Despite strong objections from AIDS activists, the production and sale of adult videos for gay men in which the actors don't use condoms is expanding at a rapid pace, with more studios and retail distributors jumping on the "bareback" bandwagon.

Some AIDS activists, who expressed concern three years ago when gay bareback videos first reappeared on the scene, say they are even more alarmed over the recent trend by porn studios in using younger models, age 18 to 21, in bareback films.

"The message in that kind of imagery and entertainment should be to reinforce safer sex, and that includes using condoms during sexual activity," said Ronald Johnson, an official with the Gay Men's Health Crisis, one of the nation's oldest AIDS advocacy groups based in New York City.

"The imagery is a very powerful one," Johnson said. "I think this industry needs to recognize the power of that imagery and the responsibility they have."

Representatives of gay adult film studios and retail distributors, including the increasingly popular online sales outlets for gay adult videos, express mixed views over the bareback phenomenon.

Some refuse to produce or sell bareback videos, saying the industry should hold to the practice it established in the late 1980s and early 1990s, when condoms were required for all depictions of anal intercourse.

Others say that, as businesses, they find it difficult to buck a market demand for bareback videos at a time of great competition in the adult gay entertainment industry. They also say businesses that serve gay people, an historically persecuted group, should not be engaging in a form of censorship by denying customers the right to choose the form of entertainment they like.

"Barebacking has become an issue of, if you can't fight it, join it," said Todd Brown, a buyer for Blue Ribbon Entertainment, Inc., which owns the online businesses GayVideoStore.com and BarebackVideoStore.net.

Brown said his company places disclaimers in the descriptions of all bareback videos that warn buyers that the practice of barebacking can lead to HIV transmission.

Industry observers say the creation of online distributors specializing in bareback videos, and the recent formation by studios of divisions specializing in producing bareback films, show growing demand for bareback products.

Doug Lawrence, editor of Gay Video News, a subsidiary of the trade publication Adult Video News, estimates between 10 to 15 percent of the gay adult films being produced are bareback movies.

"All the major companies are safe-sex, condom companies," he said in describing the larger studios like Titan, Raging Stallion, Falcon, Cult, Hot House and All World.
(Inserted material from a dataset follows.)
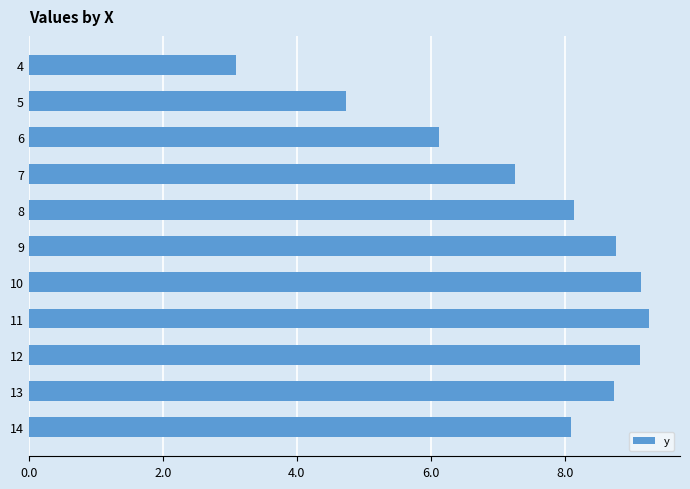

What is the difference between the maximum and second lowest values?

4.5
Brown, the buyer for BarebackVideoStore.net, said the larger gay adult studios, while professing opposition to bareback films, have been capitalizing on the bareback demand by re-releasing their pre-AIDS gay porn flicks, where condoms were never used. The videos are then marketing as "pre-condom" films.
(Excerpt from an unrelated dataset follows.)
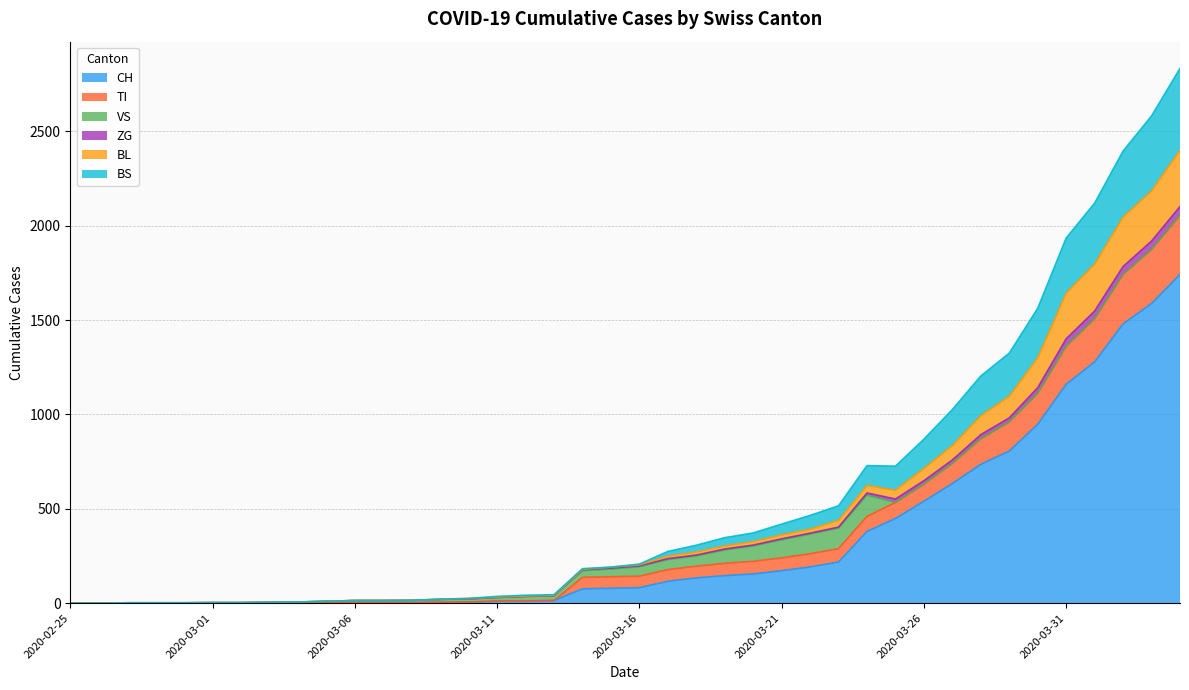

What is the highest value of the CH series?

1742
"They are making a big push to re-release their old titles without condoms," Brown said. "They want to get a piece of this money coming from barebacking."
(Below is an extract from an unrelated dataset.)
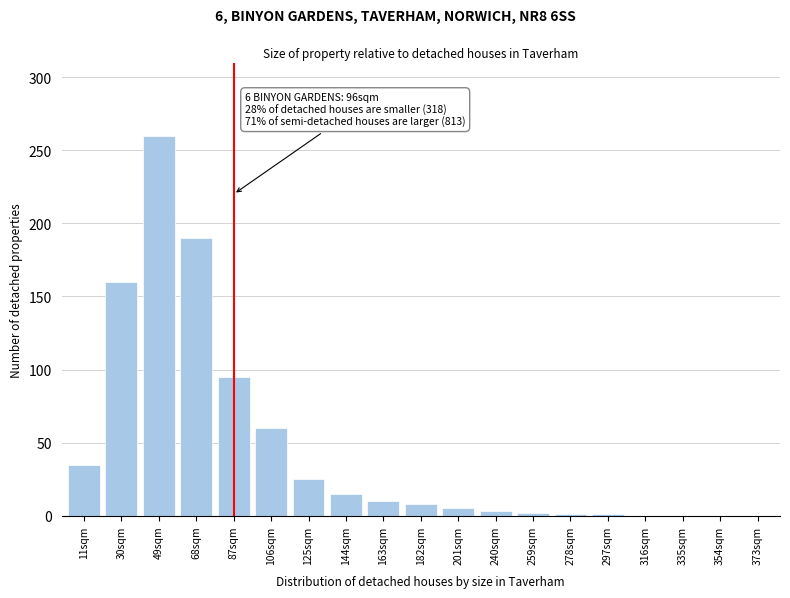

Approximately how many times larger is the value at 106sqm compared to 11sqm?

1.7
A spot survey of gay adult video stores in several major cities shows that nearly all are selling bareback videos.

Capitol Video, which operates three video stores in D.C. that sell both adult and general entertainment videos, includes some bareback titles, according to manager Tim Snyder.

Stores selling adult gay videos in New York, Fort Lauderdale, San Francisco, Los Angeles, and Boston have each reported selling bareback videos during the past few years.